Return the text under each of the following records line for line, with no changes, and leave the pictures out of your answer.

Top of Dataset entries

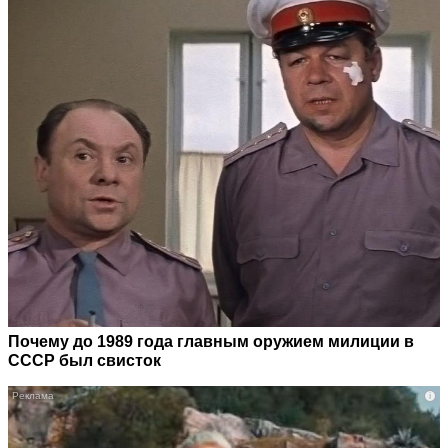
Почему до 1989 года главным оружием милиции в
СССР был свисток
i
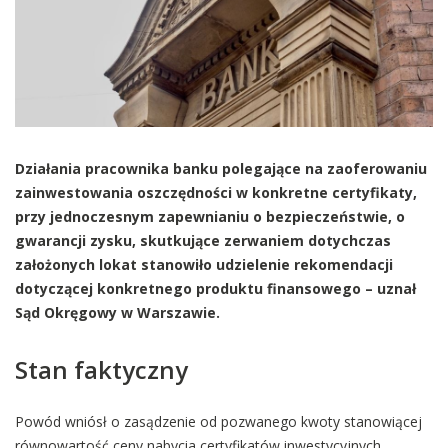
Działania pracownika banku polegające na zaoferowaniu
zainwestowania oszczędności w konkretne certyfikaty,
przy jednoczesnym zapewnianiu o bezpieczeństwie, o
gwarancji zysku, skutkujące zerwaniem dotychczas
założonych lokat stanowiło udzielenie rekomendacji
dotyczącej konkretnego produktu finansowego – uznał
Sąd Okręgowy w Warszawie.
Stan faktyczny
Powód wniósł o zasądzenie od pozwanego kwoty stanowiącej
równowartość ceny nabycia certyfikatów inwestycyjnych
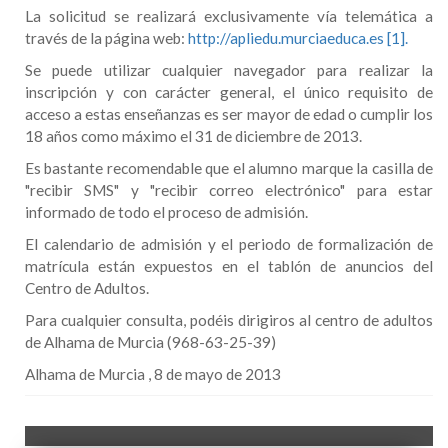
La solicitud se realizará exclusivamente vía telemática a
través de la página web:
http://apliedu.murciaeduca.es [1].
Se puede utilizar cualquier navegador para realizar la
inscripción y con carácter general, el único requisito de
acceso a estas enseñanzas es ser mayor de edad o cumplir los
18 años como máximo el 31 de diciembre de 2013.
Es bastante recomendable que el alumno marque la casilla de
"recibir SMS" y "recibir correo electrónico" para estar
informado de todo el proceso de admisión.
El calendario de admisión y el periodo de formalización de
matrícula están expuestos en el tablón de anuncios del
Centro de Adultos.
Para cualquier consulta, podéis dirigiros al centro de adultos
de Alhama de Murcia (968-63-25-39)
Alhama de Murcia , 8 de mayo de 2013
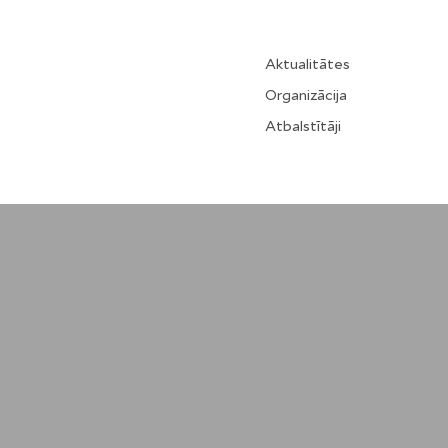
Aktualitātes
Organizācija
Atbalstītāji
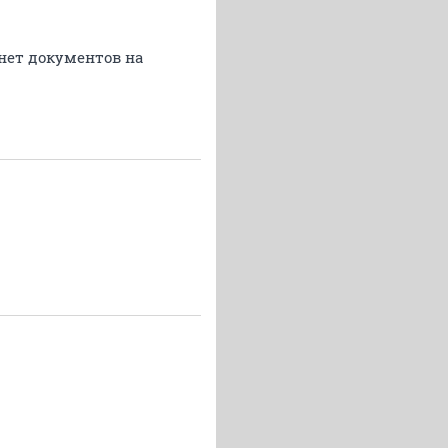
 нет документов на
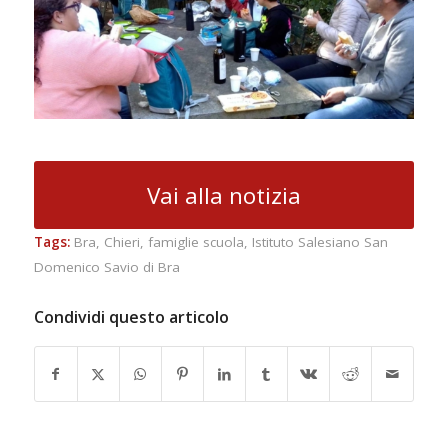
Vai alla notizia
Tags:
Bra
,
Chieri
,
famiglie scuola
,
Istituto Salesiano San
Domenico Savio di Bra
Condividi questo articolo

Bottom of Dataset entries

[Answer to this problem]
Почему до 1989 года главным оружием милиции в
СССР был свисток
i
Działania pracownika banku polegające na zaoferowaniu
zainwestowania oszczędności w konkretne certyfikaty,
przy jednoczesnym zapewnianiu o bezpieczeństwie, o
gwarancji zysku, skutkujące zerwaniem dotychczas
założonych lokat stanowiło udzielenie rekomendacji
dotyczącej konkretnego produktu finansowego – uznał
Sąd Okręgowy w Warszawie.
Stan faktyczny
Powód wniósł o zasądzenie od pozwanego kwoty stanowiącej
równowartość ceny nabycia certyfikatów inwestycyjnych
La solicitud se realizará exclusivamente vía telemática a
través de la página web:
http://apliedu.murciaeduca.es [1].
Se puede utilizar cualquier navegador para realizar la
inscripción y con carácter general, el único requisito de
acceso a estas enseñanzas es ser mayor de edad o cumplir los
18 años como máximo el 31 de diciembre de 2013.
Es bastante recomendable que el alumno marque la casilla de
"recibir SMS" y "recibir correo electrónico" para estar
informado de todo el proceso de admisión.
El calendario de admisión y el periodo de formalización de
matrícula están expuestos en el tablón de anuncios del
Centro de Adultos.
Para cualquier consulta, podéis dirigiros al centro de adultos
de Alhama de Murcia (968-63-25-39)
Alhama de Murcia , 8 de mayo de 2013
Aktualitātes
Organizācija
Atbalstītāji
 нет документов на
Vai alla notizia
Tags:
Bra
,
Chieri
,
famiglie scuola
,
Istituto Salesiano San
Domenico Savio di Bra
Condividi questo articolo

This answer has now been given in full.